Swin Deformable Attention Hybrid U-Net for Medical Image Segmentation

Lichao Wang,Jiahao Huang,Xiaodan Xing,Guang Yang
2023-09-27
Abstract:Medical image segmentation is a crucial task in the field of medical image analysis. Harmonizing the convolution and multi-head self-attention mechanism is a recent research focus in this field, with various combination methods proposed. However, the lack of interpretability of these hybrid models remains a common pitfall, limiting their practical application in clinical scenarios. To address this issue, we propose to incorporate the Shifted Window (Swin) Deformable Attention into a hybrid architecture to improve segmentation performance while ensuring explainability. Our proposed Swin Deformable Attention Hybrid UNet (SDAH-UNet) demonstrates state-of-the-art performance on both anatomical and lesion segmentation tasks. Moreover, we provide a direct and visual explanation of the model focalization and how the model forms it, enabling clinicians to better understand and trust the decision of the model. Our approach could be a promising solution to the challenge of developing accurate and interpretable medical image segmentation models.
Image and Video Processing,Computer Vision and Pattern Recognition
What problem does this paper attempt to address?

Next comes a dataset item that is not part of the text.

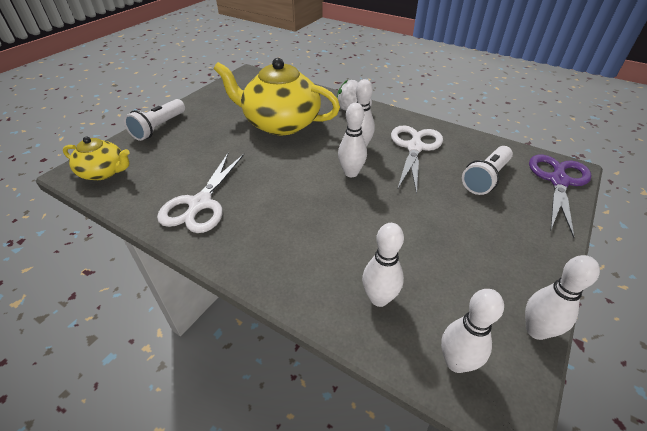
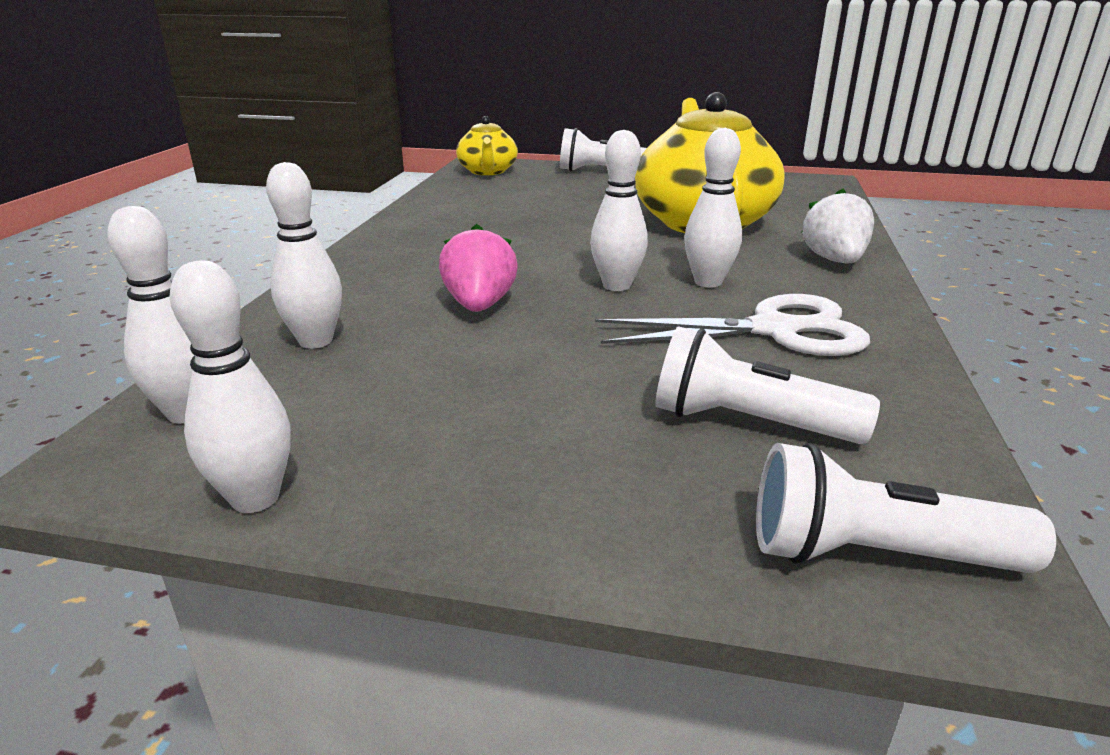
camera: 70 degrees right, 15 degrees down
white scissors [157,152,244,233] -> none
purple scissors [529,155,592,238] -> white flashlight [756,443,1056,573]
none -> pink strawberry [439,224,518,312]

The paper aims to address two key issues in the task of medical image segmentation: 1. **Improving Segmentation Performance**: By combining convolutional mechanisms with multi-head self-attention (MSA) mechanisms, the accuracy of medical image segmentation is enhanced. Although existing hybrid models have shown improvements in segmentation performance, their interpretability is poor, limiting their practical application in clinical scenarios. 2. **Enhancing Model Interpretability**: A new hybrid architecture is proposed—a hybrid UNet (SDAH-UNet) that includes a shifted window (Swin) deformable attention module (SDMSA), to improve segmentation performance while ensuring the interpretability of the model's decision-making process. This allows clinicians to better understand and trust the model's predictions. By introducing the SDMSA module, the paper addresses the issue of redundant attention in traditional attention mechanisms due to the lack of deformable capabilities. It also captures detailed texture features through parallel convolutional branches, achieving more precise target focusing, reducing computational redundancy, and enhancing overall performance. Experimental results show that SDAH-UNet performs excellently on multiple medical image datasets, including cardiac anatomical structure segmentation (ACDC) and brain tumor segmentation (BraTS2020).